#### Exercise aim:
Return exactly, please, the line that contains "middle tip: (324, 134)" and every line after it through the end of the material that follows, leaving pictures aside.
+--
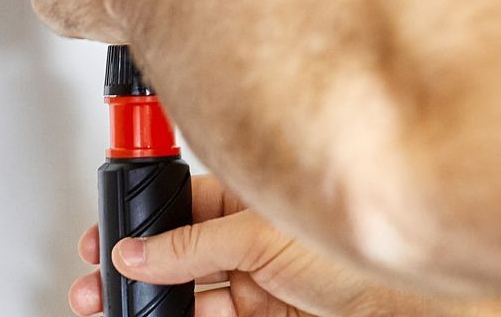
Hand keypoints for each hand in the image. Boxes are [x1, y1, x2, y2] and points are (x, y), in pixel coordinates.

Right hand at [69, 176, 426, 316]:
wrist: (402, 304)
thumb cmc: (356, 248)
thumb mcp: (259, 237)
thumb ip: (194, 244)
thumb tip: (136, 250)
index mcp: (254, 195)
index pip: (183, 203)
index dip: (144, 221)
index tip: (106, 237)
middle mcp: (255, 235)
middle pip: (181, 251)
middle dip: (137, 267)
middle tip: (98, 281)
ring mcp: (261, 279)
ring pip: (192, 291)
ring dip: (153, 300)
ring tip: (119, 307)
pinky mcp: (268, 315)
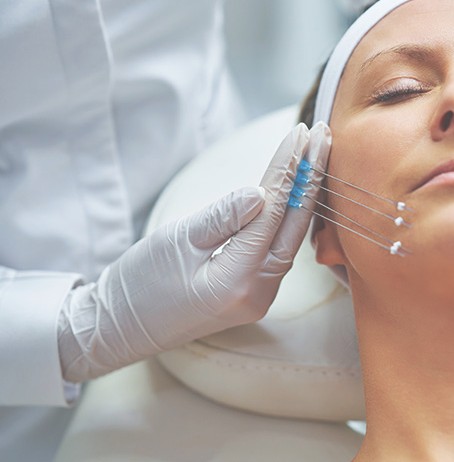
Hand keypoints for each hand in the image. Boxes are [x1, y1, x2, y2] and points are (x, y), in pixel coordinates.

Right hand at [58, 123, 331, 382]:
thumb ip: (222, 217)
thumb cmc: (140, 283)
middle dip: (312, 178)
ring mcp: (261, 296)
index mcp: (237, 280)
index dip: (288, 169)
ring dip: (306, 196)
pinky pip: (282, 250)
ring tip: (317, 155)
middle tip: (324, 134)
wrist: (120, 328)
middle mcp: (259, 292)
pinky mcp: (256, 293)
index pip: (273, 212)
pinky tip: (301, 193)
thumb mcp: (176, 242)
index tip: (300, 133)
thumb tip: (260, 192)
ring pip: (293, 238)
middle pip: (296, 226)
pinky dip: (292, 218)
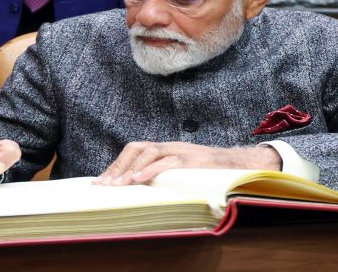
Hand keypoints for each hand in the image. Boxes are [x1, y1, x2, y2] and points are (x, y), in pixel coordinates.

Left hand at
+--
#### The completed task:
middle tip: (324, 134)
wrist: (120, 328)
middle mcp: (259, 292)
pinky mcp: (256, 293)
index pip: (273, 212)
pinky tip: (301, 193)
thumb mcp: (176, 242)
index tip: (300, 133)
thumb tip: (260, 192)
ring pip: (293, 238)
middle pip: (296, 226)
pinky dip: (292, 218)
Hand keypoints for each hand in the image. Boxes are [x1, y1, x2, y2] and points are (x, y), in pixel coordinates.

Left hand at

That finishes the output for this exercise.